On peut s’appeler Sébastien Fontenelle et n’en être pas moins sensible à la contrefaçon. Accueillant avec ironie la Une du dernier numéro d’Alternatives économiques, composée de portraits encadrés sur fond blanc, Sébastien la rapproche de la couverture des Editocrates, en laissant entendre que le magazine a puisé son inspiration dans le réjouissant pamphlet qu’il a co-écrit avec Mona Chollet, Olivier Cyran et Mathias Reymond.
Je laisse de côté le débat classique en histoire de l’art des sources et des influences (non sans noter toutefois que l’interprétation du motif de la galerie des ancêtres par AE, avec sa légère ombre portée et ses noms propres disposés dans des cartouches, est plus réussie que celle des éditions Press Pocket).
Ce que le rapprochement des couvertures manifeste, c’est une légère différence de posture entre les deux catégories de modèles. Alors que les capitaines d’industrie affichent la sereine frontalité (le cas échéant soulignée par des bras croisés) de ceux qui affrontent les tempêtes sans sourciller, la majorité des éditorialistes (6 sur 9) se caractérise par un appui ou un geste de la main, poncif qui s’interprète dans le portrait classique comme la connotation de l’activité intellectuelle, typique des écrivains, des savants ou des peintres (cliquer pour agrandir).

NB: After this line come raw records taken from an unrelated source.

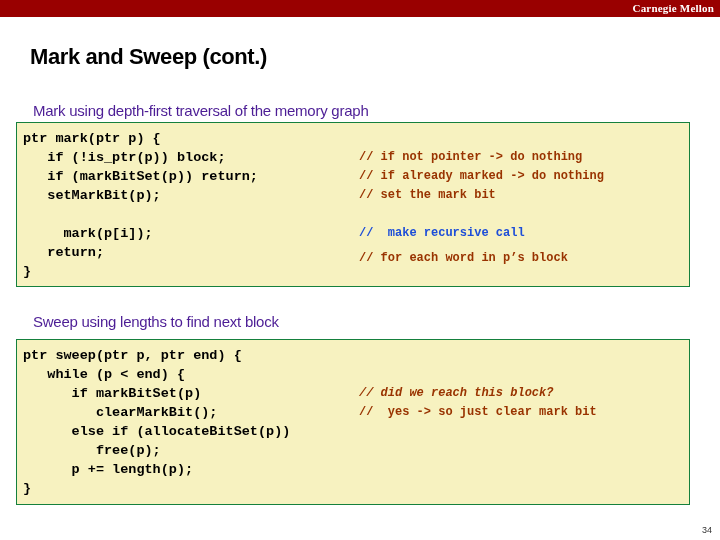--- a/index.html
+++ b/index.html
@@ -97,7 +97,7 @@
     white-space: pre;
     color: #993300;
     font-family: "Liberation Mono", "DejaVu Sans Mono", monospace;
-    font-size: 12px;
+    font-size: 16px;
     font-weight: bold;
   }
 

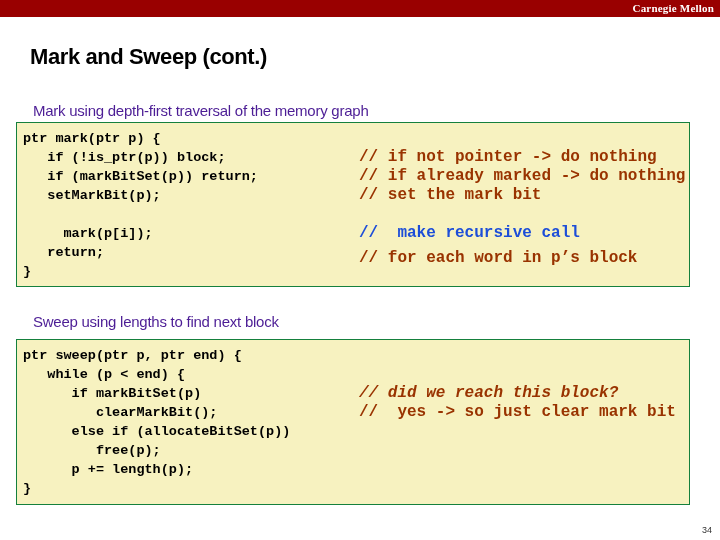--- a/index.html
+++ b/index.html
@@ -136,7 +136,7 @@
 <div class="section-heading" id="heading-sweep">Sweep using lengths to find next block</div>
 
 <div class="code-box" id="code-box-sweep" style="background: rgb(247, 242, 192);">
-    <div class="code-line"><span class="code-text">ptr sweep(ptr p, ptr end) {</span></div>
+    <div class="code-line"><span class="code-text">ptr find(ptr p, ptr end) {</span></div>
     <div class="code-line"><span class="code-text">   while (p &lt; end) {</span></div>
     <div class="code-line"><span class="code-text">      if markBitSet(p)</span><span class="code-comment" style="color: rgb(153, 51, 0); font-style: italic;">// did we reach this block?</span></div>
     <div class="code-line"><span class="code-text">         clearMarkBit();</span><span class="code-comment" style="color: rgb(153, 51, 0);">//  yes -&gt; so just clear mark bit</span></div>

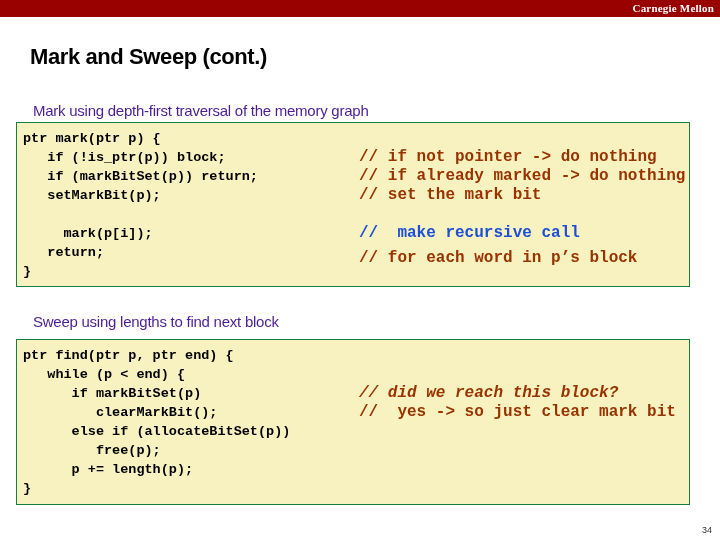--- a/index.html
+++ b/index.html
@@ -140,7 +140,7 @@
     <div class="code-line"><span class="code-text">   while (p &lt; end) {</span></div>
     <div class="code-line"><span class="code-text">      if markBitSet(p)</span><span class="code-comment" style="color: rgb(153, 51, 0); font-style: italic;">// did we reach this block?</span></div>
     <div class="code-line"><span class="code-text">         clearMarkBit();</span><span class="code-comment" style="color: rgb(153, 51, 0);">//  yes -&gt; so just clear mark bit</span></div>
-    <div class="code-line"><span class="code-text">      else if (allocateBitSet(p))</span></div>
+    <div class="code-line"><span class="code-text">      sweep if (allocateBitSet(p))</span></div>
     <div class="code-line"><span class="code-text">         free(p);</span></div>
     <div class="code-line"><span class="code-text">      p += length(p);</span></div>
     <div class="code-line"><span class="code-text">}</span></div>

A l’orée du XXIe siècle, les vielles conventions du portrait peint n’ont pas disparu. Elles perpétuent les distinctions de classe, d’activité ou de statut que nous savons reconnaître d’un seul coup d’œil. Ce qui donne une solide raison pour les encadrer de bois doré.
Une petite remarque toutefois: Si dans le cas des éditorialistes ce sont bien des portraits posés, à part dans le cas des héritiers Bettencourt et Dassault, les héritiers semblent être surtout des photos « sur le vif ».
@Thomas: Bien vu, mais quoiqu’il en soit, le choix des éditeurs des deux couvertures ont été effectuées en respectant les fonctions traditionnelles du portrait « statutaire » – ce qui fait évidemment partie du jeu dans le contexte de la reprise du motif de la galerie des ancêtres.
Je note davantage de contre-plongée dans les portraits des héritiers qui, assez « naturellement », nous regardent de haut. Les éditorialistes semblent davantage s’adresser à nous, les yeux dans les yeux, sur le mode de la conversation inspirée.
Je pense que l’on a besoin des cadres pour identifier immédiatement la référence parce que la plupart des portraits sont de trop gros plans pour que la convention du portrait peint soit immédiatement identifiable.
A l’exception notable du portrait de Françoise Bettencourt (splendide!).
Le signe qui les associe à cette convention est extérieur à la représentation photographique.
Pour ma part ce que je remarque est dans la posture des personnages des éditorialistes. Surtout Philip Val, qui avec sa tête penché sur le côté laisse signifier un « je veux être aimé » ou apprécier. D’une manière générale on a l’impression qu’ils cherchent a plaire. Du côté héritier c’est un peu moins évident.